FDA Gives Clearance to First Catheter Providing Radial Artery Access to the Neurovasculature 

02/13/2020

The Food and Drug Administration (FDA) gave clearance to the first interventional device (RIST Cath Radial Access Long Sheath; RIST Neurovascular, Miami Beach, FL) designed to access the peripheral, coronary, and neurovascular systems through the radial artery in the wrist. 

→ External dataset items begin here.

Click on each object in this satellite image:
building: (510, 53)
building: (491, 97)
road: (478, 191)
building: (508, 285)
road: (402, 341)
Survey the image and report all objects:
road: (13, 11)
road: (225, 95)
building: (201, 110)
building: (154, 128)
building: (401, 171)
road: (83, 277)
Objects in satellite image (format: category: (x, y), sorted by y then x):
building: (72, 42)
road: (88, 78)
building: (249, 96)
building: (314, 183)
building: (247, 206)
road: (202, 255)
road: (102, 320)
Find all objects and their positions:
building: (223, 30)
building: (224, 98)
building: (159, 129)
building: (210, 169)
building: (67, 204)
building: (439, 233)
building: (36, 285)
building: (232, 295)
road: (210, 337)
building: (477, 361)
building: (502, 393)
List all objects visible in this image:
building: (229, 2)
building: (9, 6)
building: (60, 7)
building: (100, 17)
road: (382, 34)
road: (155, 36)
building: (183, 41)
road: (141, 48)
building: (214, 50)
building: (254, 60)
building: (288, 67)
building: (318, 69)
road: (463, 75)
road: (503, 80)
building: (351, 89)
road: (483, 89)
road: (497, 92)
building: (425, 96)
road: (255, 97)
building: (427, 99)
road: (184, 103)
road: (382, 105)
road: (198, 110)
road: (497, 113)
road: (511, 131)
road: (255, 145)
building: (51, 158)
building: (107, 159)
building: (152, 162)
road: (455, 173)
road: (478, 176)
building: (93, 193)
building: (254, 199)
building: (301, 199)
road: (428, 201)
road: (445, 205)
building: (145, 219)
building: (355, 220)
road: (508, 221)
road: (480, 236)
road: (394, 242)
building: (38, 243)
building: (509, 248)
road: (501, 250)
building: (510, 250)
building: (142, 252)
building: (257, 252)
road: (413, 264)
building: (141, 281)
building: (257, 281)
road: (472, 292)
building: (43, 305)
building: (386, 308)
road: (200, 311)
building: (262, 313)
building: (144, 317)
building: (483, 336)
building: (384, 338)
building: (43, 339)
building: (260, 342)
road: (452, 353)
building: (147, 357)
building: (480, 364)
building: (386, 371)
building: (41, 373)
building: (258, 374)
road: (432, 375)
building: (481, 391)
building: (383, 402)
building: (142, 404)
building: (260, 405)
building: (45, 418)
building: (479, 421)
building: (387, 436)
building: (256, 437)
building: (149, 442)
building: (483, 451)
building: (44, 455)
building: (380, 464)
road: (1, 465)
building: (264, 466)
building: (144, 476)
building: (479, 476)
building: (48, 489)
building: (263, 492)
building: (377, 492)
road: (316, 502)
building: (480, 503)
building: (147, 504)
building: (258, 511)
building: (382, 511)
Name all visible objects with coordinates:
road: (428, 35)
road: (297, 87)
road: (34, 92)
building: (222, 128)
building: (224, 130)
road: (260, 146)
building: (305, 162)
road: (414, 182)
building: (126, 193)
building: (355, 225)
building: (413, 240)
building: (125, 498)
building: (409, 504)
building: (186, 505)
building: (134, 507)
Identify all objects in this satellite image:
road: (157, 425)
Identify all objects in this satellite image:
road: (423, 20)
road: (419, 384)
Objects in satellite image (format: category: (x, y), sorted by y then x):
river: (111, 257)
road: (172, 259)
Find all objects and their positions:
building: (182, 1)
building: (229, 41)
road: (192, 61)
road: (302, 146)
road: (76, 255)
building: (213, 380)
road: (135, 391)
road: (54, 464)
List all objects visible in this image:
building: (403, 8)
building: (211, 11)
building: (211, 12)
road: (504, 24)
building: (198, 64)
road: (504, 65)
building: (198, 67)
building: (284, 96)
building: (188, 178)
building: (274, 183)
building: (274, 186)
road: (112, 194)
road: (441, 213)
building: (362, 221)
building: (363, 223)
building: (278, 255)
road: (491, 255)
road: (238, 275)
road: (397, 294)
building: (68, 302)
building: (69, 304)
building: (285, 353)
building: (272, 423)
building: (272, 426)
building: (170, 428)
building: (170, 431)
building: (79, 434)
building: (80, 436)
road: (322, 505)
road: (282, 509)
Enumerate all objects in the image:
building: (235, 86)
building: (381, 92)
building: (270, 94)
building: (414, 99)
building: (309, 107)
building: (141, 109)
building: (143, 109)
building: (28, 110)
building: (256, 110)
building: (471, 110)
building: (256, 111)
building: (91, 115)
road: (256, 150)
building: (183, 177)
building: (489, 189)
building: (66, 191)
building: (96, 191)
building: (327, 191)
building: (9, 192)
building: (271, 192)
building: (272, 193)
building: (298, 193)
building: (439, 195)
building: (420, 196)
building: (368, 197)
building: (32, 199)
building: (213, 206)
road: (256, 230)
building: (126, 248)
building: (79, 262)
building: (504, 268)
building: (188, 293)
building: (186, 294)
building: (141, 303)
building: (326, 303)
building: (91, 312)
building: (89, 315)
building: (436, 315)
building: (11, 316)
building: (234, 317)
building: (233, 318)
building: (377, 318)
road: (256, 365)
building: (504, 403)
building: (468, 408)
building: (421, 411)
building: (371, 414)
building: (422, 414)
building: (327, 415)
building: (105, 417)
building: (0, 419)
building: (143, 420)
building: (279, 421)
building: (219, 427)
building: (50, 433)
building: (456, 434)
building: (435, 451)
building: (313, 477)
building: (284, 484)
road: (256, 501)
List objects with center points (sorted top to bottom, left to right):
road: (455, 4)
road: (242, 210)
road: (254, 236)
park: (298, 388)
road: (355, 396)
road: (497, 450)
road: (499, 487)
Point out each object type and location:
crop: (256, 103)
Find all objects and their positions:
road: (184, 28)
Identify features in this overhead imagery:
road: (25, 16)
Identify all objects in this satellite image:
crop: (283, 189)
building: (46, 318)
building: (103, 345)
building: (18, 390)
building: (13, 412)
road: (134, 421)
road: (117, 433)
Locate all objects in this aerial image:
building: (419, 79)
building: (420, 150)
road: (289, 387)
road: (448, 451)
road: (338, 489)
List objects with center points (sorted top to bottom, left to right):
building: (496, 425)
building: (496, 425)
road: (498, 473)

The device enables several neurovascular procedures to be performed transradially. Cardiology studies have shown a significant reduction in access site complications as well as mortality with radial access (NCT04077762). Also, radial access procedures offer several other advantages, such as strong individual preference, immediate ambulation, and reduced costs.
 
“Although transradial techniques have become the standard of care in the cardiac interventional communities, neurointerventionalists have not previously had the appropriate tools to allow these advantages for patients undergoing neurovascular procedures,” said Pascal M. Jabbour, MD, professor of neurological surgery and chief of the division of neurovascular and endovascular neurosurgery, Thomas Jefferson University. “Clearance of the RIST Cath provides neuroendovascular specialists a safe and durable tool to perform neuroendovascular interventions via a transradial approach and allows us to offer improved care for patients while pushing the envelope of what our field has to offer.”